4kb Advanced Format Drives & Partitioning

As people are probably aware, Western Digital have started shipping their 'Advanced Format' drives which use 4k sectors instead of 512 bytes. Quick summary here: http://www.anandtech.com/storage/showdoc.aspx?i=3691.

I've also seen multiple posts around the internets about people getting terrible performance with these drives, even though in theory they should yield better slightly performance than their 512b counterparts. So, a small step forward in storage technology and reports of poor performance. What's is the discerning geek to do? Buy one to investigate of course! One of the WD 1TB drives (WD10EARS) should be on its way to me in the next couple of days.
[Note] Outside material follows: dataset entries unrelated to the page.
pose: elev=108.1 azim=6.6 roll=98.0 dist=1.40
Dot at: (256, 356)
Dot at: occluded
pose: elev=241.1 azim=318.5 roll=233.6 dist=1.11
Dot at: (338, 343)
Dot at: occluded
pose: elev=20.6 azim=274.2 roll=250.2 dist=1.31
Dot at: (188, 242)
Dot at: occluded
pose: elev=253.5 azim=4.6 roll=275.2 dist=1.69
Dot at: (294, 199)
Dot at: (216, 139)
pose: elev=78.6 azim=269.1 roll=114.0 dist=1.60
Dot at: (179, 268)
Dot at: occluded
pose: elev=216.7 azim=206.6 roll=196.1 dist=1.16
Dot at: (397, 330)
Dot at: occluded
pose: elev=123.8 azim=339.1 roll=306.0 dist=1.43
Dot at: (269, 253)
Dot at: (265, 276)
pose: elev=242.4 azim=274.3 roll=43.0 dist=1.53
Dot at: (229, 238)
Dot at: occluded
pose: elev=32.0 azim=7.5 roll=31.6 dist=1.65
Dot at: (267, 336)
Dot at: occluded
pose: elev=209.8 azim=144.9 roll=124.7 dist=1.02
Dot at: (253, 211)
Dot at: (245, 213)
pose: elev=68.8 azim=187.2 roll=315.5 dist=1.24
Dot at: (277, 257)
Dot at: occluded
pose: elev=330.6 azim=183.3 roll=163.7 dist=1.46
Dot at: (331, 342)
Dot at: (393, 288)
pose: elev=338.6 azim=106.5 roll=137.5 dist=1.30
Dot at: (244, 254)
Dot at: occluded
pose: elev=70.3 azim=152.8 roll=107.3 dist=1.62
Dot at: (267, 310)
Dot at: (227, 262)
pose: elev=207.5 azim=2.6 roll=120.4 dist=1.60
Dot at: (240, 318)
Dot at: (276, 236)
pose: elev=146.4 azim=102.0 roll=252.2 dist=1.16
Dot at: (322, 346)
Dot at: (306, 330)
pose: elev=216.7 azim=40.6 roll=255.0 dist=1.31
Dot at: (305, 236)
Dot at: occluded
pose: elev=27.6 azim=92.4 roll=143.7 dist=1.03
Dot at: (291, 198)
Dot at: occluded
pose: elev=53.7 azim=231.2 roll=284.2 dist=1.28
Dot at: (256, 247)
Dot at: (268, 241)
After a bit of digging, it appears most problems stem from the use of MS-DOS partition tables which start the first partition on sector 63, which is not divisible by 8 meaning that the sectors are not aligned properly. Or something(?).

So, how can I check what sector size the drive is reporting (hdparm?)? How can I make sure the first partition is aligned properly i.e. to a sector divisible by 8 such as 40, 64 or 80 ((G)parted?)? How do I create a GUID Partition Table in Linux (I understand MS-DOS version is used by default for compatibility). And finally, would changing the alignment or switching to GPT cause any problems with booting (either Linux or Windows)?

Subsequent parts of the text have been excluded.